Using DistributedSampler with accelerate

I want to run CustomSFTTrainer (inherits SFTTrainer which inturn inherits Trainer class) on a multi-GPU setup using accelerate. I understand that the Trainer class already uses accelerate and hence appropriately creates a dataloader and calls accelerate.prepare(dataloader) in its train method.

However, I fail to understand if it uses DistributedSampler. I noticed that it uses only RandomSampler and accelerate inturn calls SeedableRandomSampler and not a DistributedSampler. I want to run the model on different GPUs with exclusive unique chunks of data so that the training is faster.

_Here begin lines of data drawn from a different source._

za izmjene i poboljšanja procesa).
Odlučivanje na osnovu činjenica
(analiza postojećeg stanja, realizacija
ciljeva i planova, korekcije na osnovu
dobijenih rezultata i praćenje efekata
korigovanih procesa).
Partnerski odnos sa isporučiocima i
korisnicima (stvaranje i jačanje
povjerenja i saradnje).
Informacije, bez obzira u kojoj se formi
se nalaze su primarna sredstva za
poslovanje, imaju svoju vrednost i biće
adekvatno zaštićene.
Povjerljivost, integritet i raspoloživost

How do I use DistrubutedSampler with accelerate and the inbuilt Trainer class?

1 Like

There may be no advantage to explicitly using DistributedSampler…

You don’t have to worry about using a distributed sampler with Accelerate. Whatever your sampler is, Accelerate will automatically shard it for all processes.

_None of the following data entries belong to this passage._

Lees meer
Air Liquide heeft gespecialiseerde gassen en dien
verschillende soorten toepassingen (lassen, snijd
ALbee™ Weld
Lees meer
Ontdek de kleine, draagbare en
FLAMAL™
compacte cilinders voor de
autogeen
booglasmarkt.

I see. So, just to be clear, Accelerate will ensure that, given any sampler, the data will be split exclusively for each GPU? Interesting, because I wasn’t able to find this functionality in the prepare_dataloader method of the Accelerate function. Is it wrapped in any other Accelerate method?

1 Like

It’s hard to tell what’s where in the code of the library in charge of optimization…
There’s no example that directly mentions the mechanism.

This topic was automatically closed 12 hours after the last reply. New replies are no longer allowed.